The input:
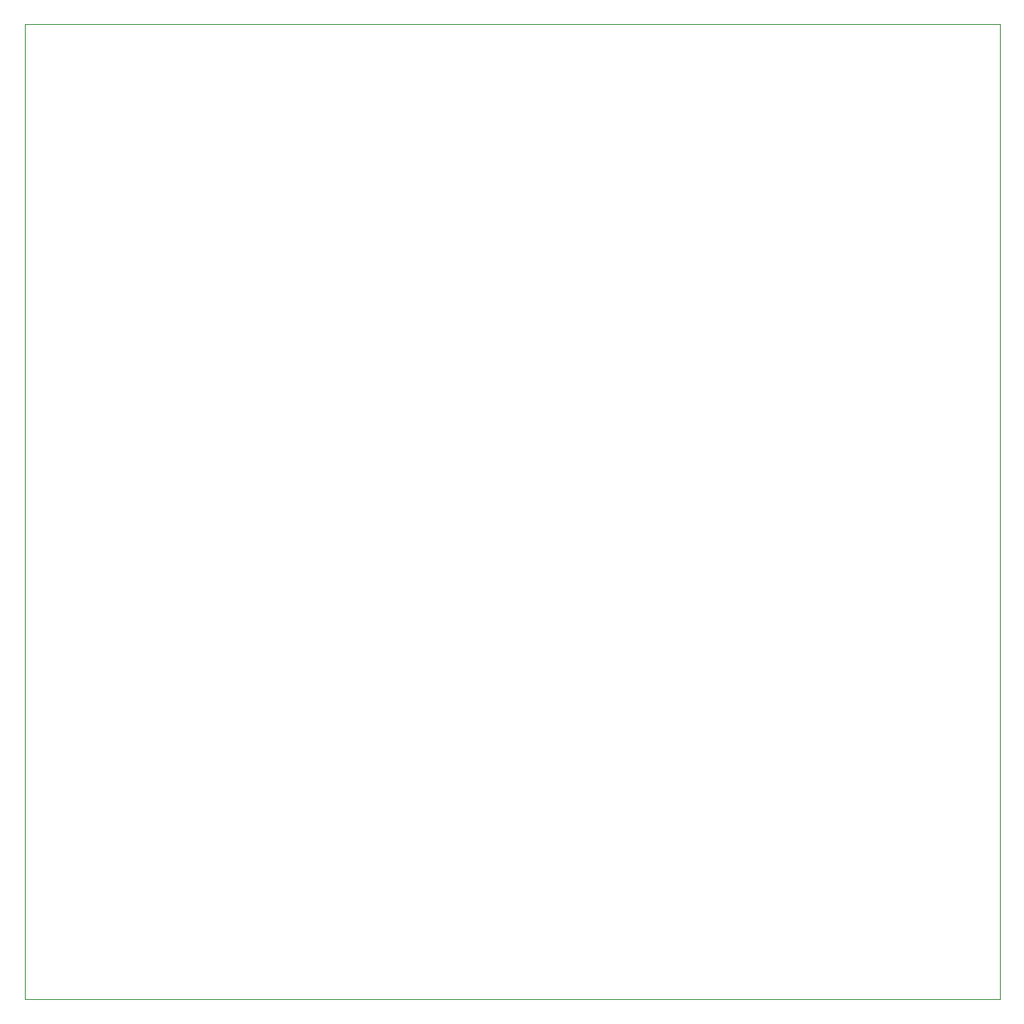
<source format=gbr>
%TF.GenerationSoftware,KiCad,Pcbnew,8.0.3*%
%TF.CreationDate,2024-07-29T20:38:45-07:00*%
%TF.ProjectId,First,46697273-742e-46b6-9963-61645f706362,rev?*%
%TF.SameCoordinates,Original*%
%TF.FileFunction,Profile,NP*%
%FSLAX46Y46*%
G04 Gerber Fmt 4.6, Leading zero omitted, Abs format (unit mm)*
G04 Created by KiCad (PCBNEW 8.0.3) date 2024-07-29 20:38:45*
%MOMM*%
%LPD*%
G01*
G04 APERTURE LIST*
%TA.AperFunction,Profile*%
%ADD10C,0.050000*%
%TD*%
G04 APERTURE END LIST*
D10*
X101000000Y-53000000D02*
X200500000Y-53000000D01*
X200500000Y-152500000D01*
X101000000Y-152500000D01*
X101000000Y-53000000D01*
M02*

</source>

What is being asked: Find each line above that contains "APERTURE", and copy those lines.

Your response:
G04 APERTURE LIST*
G04 APERTURE END LIST*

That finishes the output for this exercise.